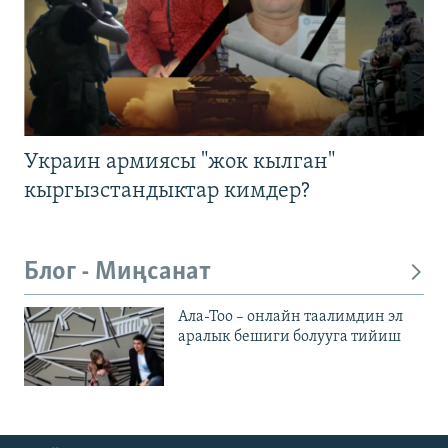
Украин армиясы "жок кылган"
кыргызстандыктар кимдер?
Блог - Миңсанат
Ала-Тоо – онлайн таалимдин эл
аралык бешиги болууга тийиш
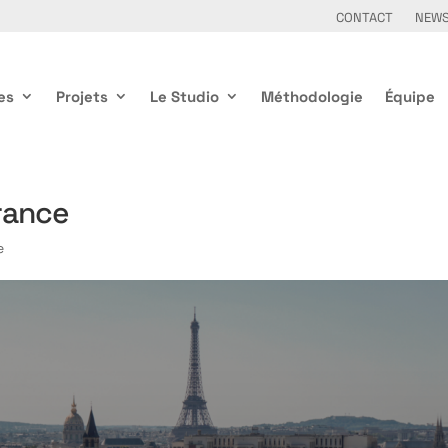
CONTACT
NEW
es
Projets
Le Studio
Méthodologie
Équipe
rance
e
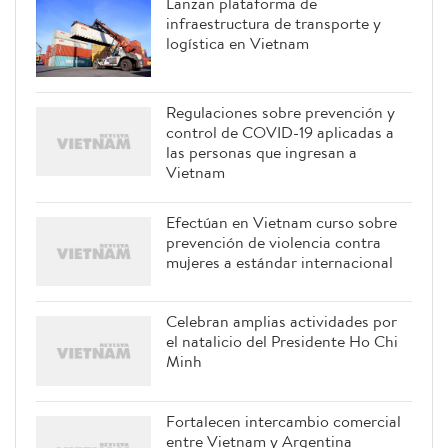
Lanzan plataforma de
infraestructura de transporte y
logística en Vietnam
Regulaciones sobre prevención y
control de COVID-19 aplicadas a
las personas que ingresan a
Vietnam
Efectúan en Vietnam curso sobre
prevención de violencia contra
mujeres a estándar internacional
Celebran amplias actividades por
el natalicio del Presidente Ho Chi
Minh
Fortalecen intercambio comercial
entre Vietnam y Argentina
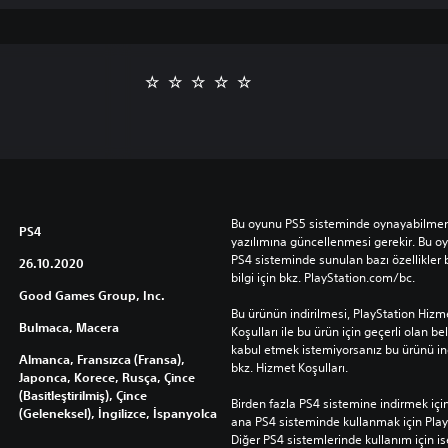
Bu oyunu PS5 sisteminde oynayabilmeniz
PS4
yazılımına güncellenmesi gerekir. Bu o
PS4 sisteminde sunulan bazı özellikler b
26.10.2020
bilgi için bkz. PlayStation.com/bc.
Good Games Group, Inc.
Bu ürünün indirilmesi, PlayStation Hizme
Bulmaca, Macera
Koşulları ile bu ürün için geçerli olan beli
kabul etmek istemiyorsanız bu ürünü indi
Almanca, Fransızca (Fransa),
bkz. Hizmet Koşulları.
Japonca, Korece, Rusça, Çince
(Basitleştirilmiş), Çince
Birden fazla PS4 sistemine indirmek için t
(Geleneksel), İngilizce, İspanyolca
ana PS4 sisteminde kullanmak için Play
Diğer PS4 sistemlerinde kullanım için is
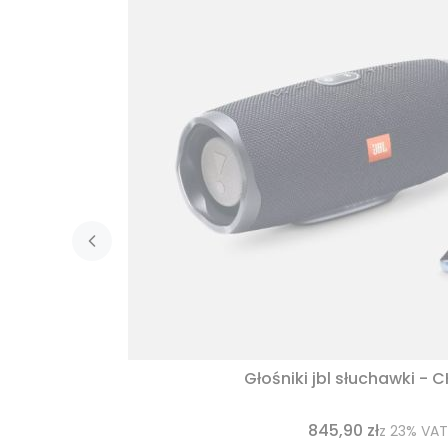
Głośniki jbl słuchawki - 
845,90 zł
z
23%
VAT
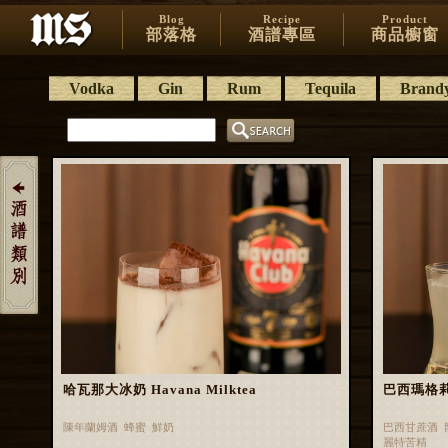
Blog
Recipe
Product
部落格
酒譜專區
商品櫥窗
Vodka
Gin
Rum
Tequila
Brand
哈瓦那大冰奶 Havana Milktea
巴西瑪格莉特 
陳年蘭姆酒 蜂蜜 鮮奶
巴西甘蔗酒 
麗特苦精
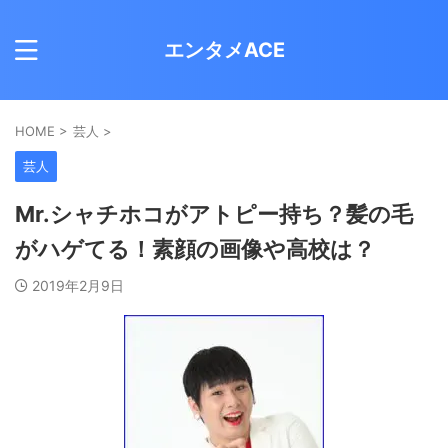
エンタメACE
HOME
>
芸人
>
芸人
Mr.シャチホコがアトピー持ち？髪の毛
がハゲてる！素顔の画像や高校は？
2019年2月9日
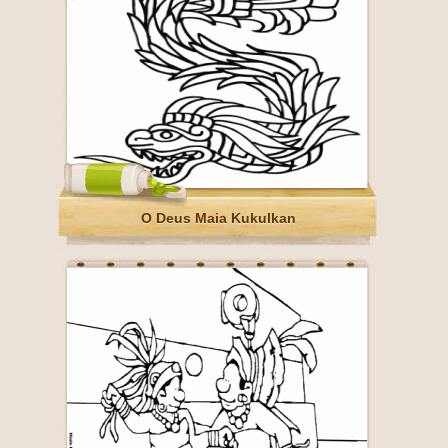
O Deus Maia Kukulkan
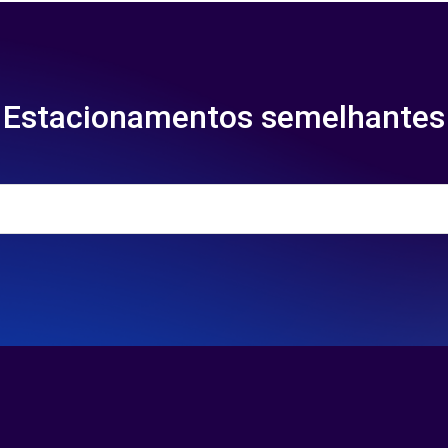
Estacionamentos semelhantes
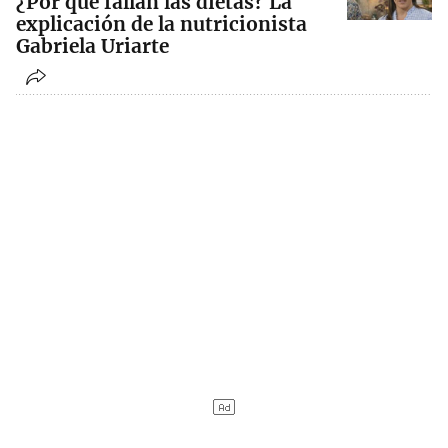
¿Por qué fallan las dietas? La
explicación de la nutricionista
Gabriela Uriarte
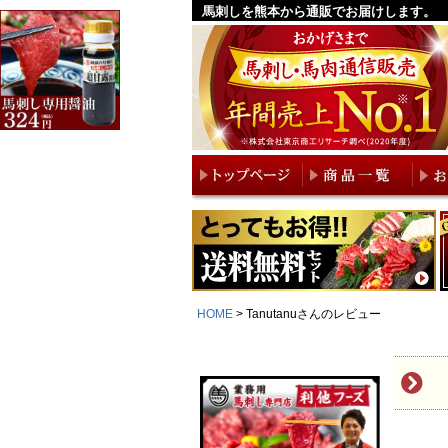
馬刺しを熊本から通販でお届けします。
HOME
Tanutanuさんのレビュー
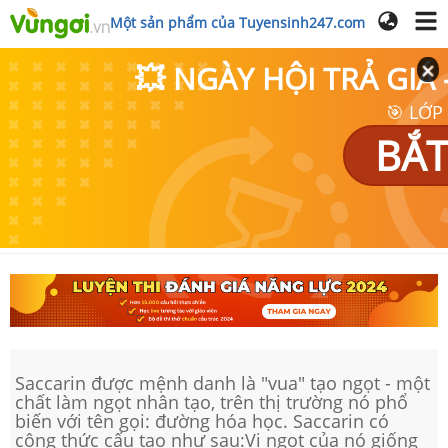
Một sản phẩm của Tuyensinh247.com
💥 NGÀY HỘI TRẢ GI
🎯 LỚP
BẮT
Saccarin được mệnh danh là "vua" tạo ngọt - một
chất làm ngọt nhân tạo, trên thị trường nó phổ
biến với tên gọi: đường hóa học. Saccarin có
công thức cấu tạo như sau:Vị ngọt của nó giống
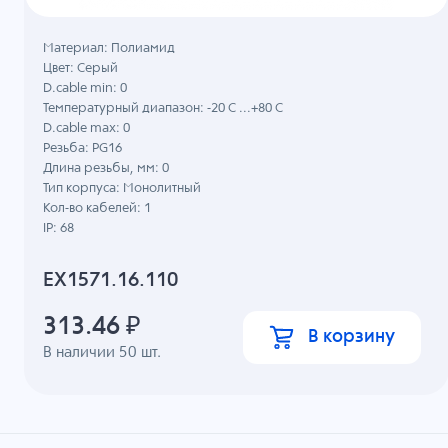
Материал: Полиамид
Цвет: Серый
D.cable min: 0
Температурный диапазон: -20 C ...+80 C
D.cable max: 0
Резьба: PG16
Длина резьбы, мм: 0
Тип корпуса: Монолитный
Кол-во кабелей: 1
IP: 68
EX1571.16.110
313.46
₽
В корзину
В наличии
50
шт.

---+---

> _Instruction_: Which lines above contain the string "Saccarin"? Copy out every one of them. Case matters.

> _Reply to the task_:
Saccarin được mệnh danh là "vua" tạo ngọt - một
biến với tên gọi: đường hóa học. Saccarin có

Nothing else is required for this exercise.